Student Government Association’s Council holds its first meeting of the spring semester through Zoom on Feb. 17. The Diversity, Equity and Inclusion directors led the meeting, which brought both the old and new members together for the first time. Photo courtesy of Sierra Bell
Pepperdine Student Government Association’s Diversity, Equity and Inclusion Council is expanding its team to include more student voices this spring.
Junior and SGA President Chase Johnson said SGA created the council in fall 2020 and is opening up the council to more students this spring. As of February 12, the council has 21 members; and students are able to join without having to run or be appointed.
“The ultimate goal is for any student on campus to be able to come to a Pepperdine classroom and exist as somebody who is authentically themselves — somebody who’s not making the accommodations or stripping themselves of their cultural background, their heritage to fit a certain norm,” said Sierra Bell, senior and Co-director of the DEI Council.
Junior and Co-director of the DEI Council Kenzi Bishara said his and Bell’s roles exist to highlight issues of racial contention to faculty and shape the community to be more representative, validating and affirming.
“It’s hard being a Black student here because I feel like you’re almost left out here to dry and almost makes it feel like, you’re playing the victim or you’re just amplifying issues beyond what they are,” Bishara said. “And it leads to this dynamic where we feel as if our needs, our concerns, our emotions aren’t being validated which creates a lot of hurt.”
On its website, the University has a statement about Pepperdine’s commitment to diversity; the University also provides students with opportunities to promote diversity and representation through clubs and organizations.
“I have had a very difficult experience here as a Black student at Pepperdine and I’ll be totally upfront and candid about that,” Bishara said. “That’s the reality here, and I know that’s the reality for a lot of students.”
The DEI Council facilitated two listening sessions in the fall of 2020 for Seaver students to directly speak with President Jim Gash through Zoom.

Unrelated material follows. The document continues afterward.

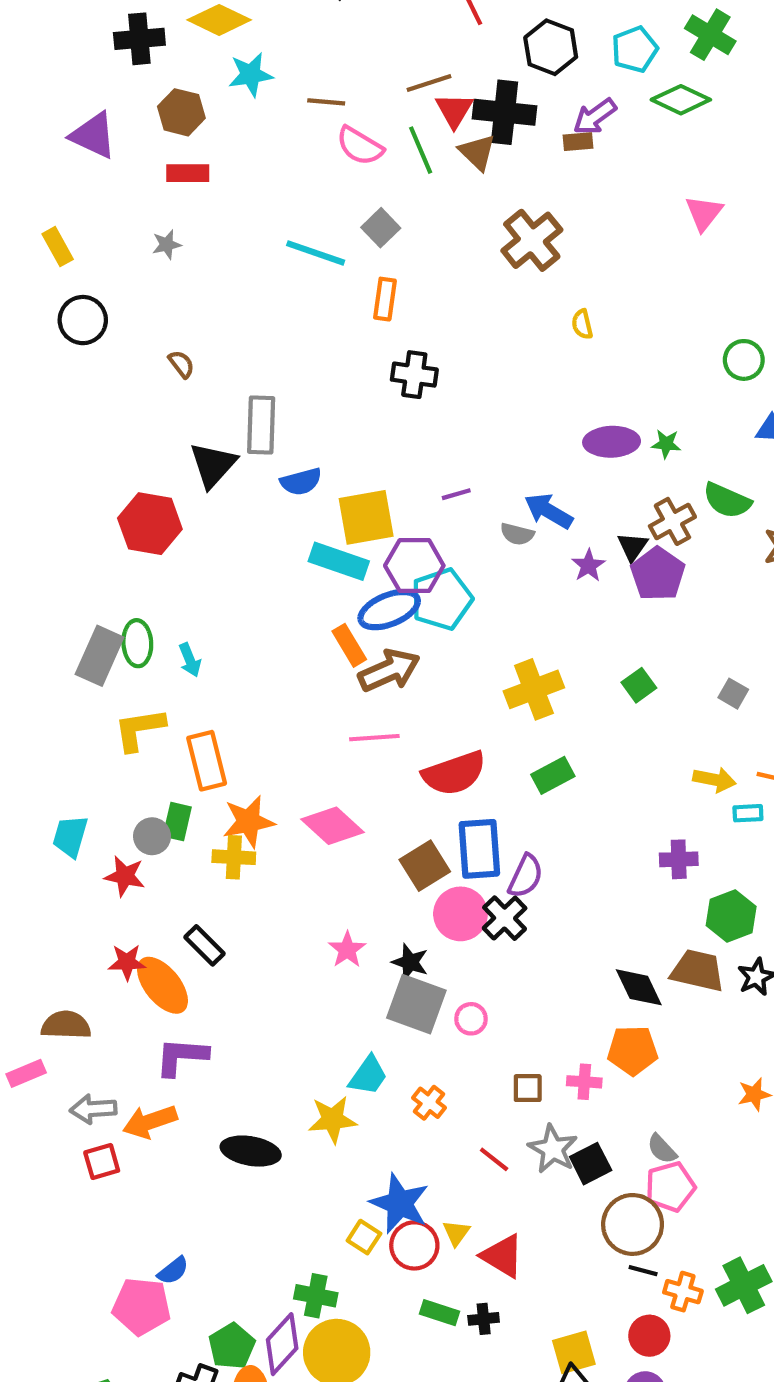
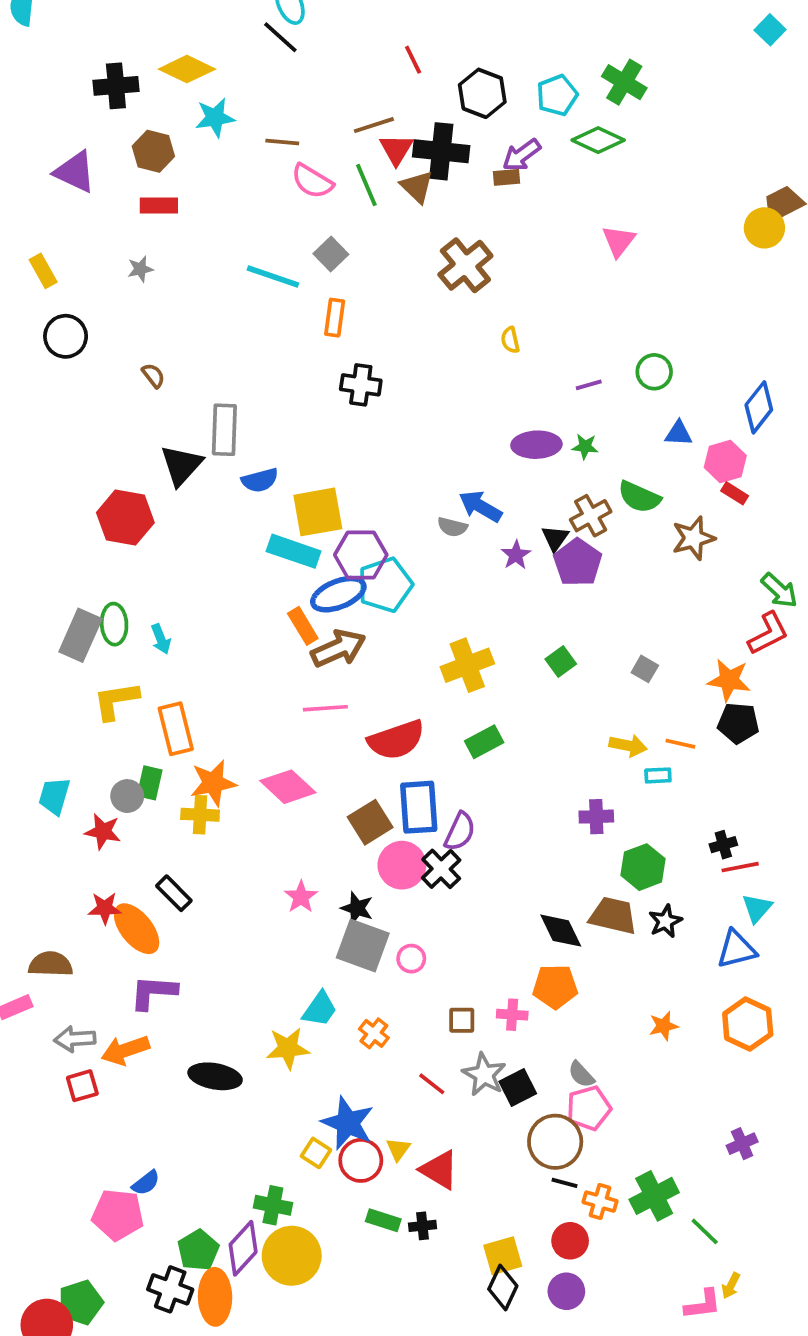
purple line: (456, 494) -> (589, 385), moved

“It was nice to have [the administration] there to kinda hear from us directly rather than through like other sources and just to actually hear our voices; that was really nice,” Bishara said. “Now it’s just a matter of what will be implemented in response to what was expressed.”
Last semester, the Armenian Student Association and the DEI council worked together to legislate an SGA resolution that advocated for recognition of the conflict facing the Armenian community and support from the Pepperdine community, Johnson said.
SGA passed a similar resolution with ASA in March 2017, but Bell said action wasn’t enforced after the previous resolution. Due to the deeply personal and political events that the Pepperdine Armenian community faced in the fall, the DEI Council picked up where things were dropped in previous years. The council collaborated with ASA, emphasizing they cannot make a resolution in the best interest of a group they are not a part of.
“We draft legislation that changes how things happen at Pepperdine and that’s why it’s so important for us to connect with the people around us because we can’t serve anyone without knowing what they need,” Bell said. “These are big steps and there’s opportunity here for actual change to be made. It just requires a substantial amount of togetherness for it to be taken seriously.”
By working behind the scenes, Bell said she sees the people who care about these issues and are working to find solutions.
“I also do really believe that we are a part of a school that’s governed by really well-intentioned people,” Bell said.
“We’re bringing our whole hearts to this, and I want to say that we student body we see you,” Bell said. “We’re coming with our own determination, we’re coming with our own senses of passion, we’re coming with our own life experience, we’re coming with education; a lot of it that Pepperdine has equipped us with and a lot that Pepperdine hasn’t.”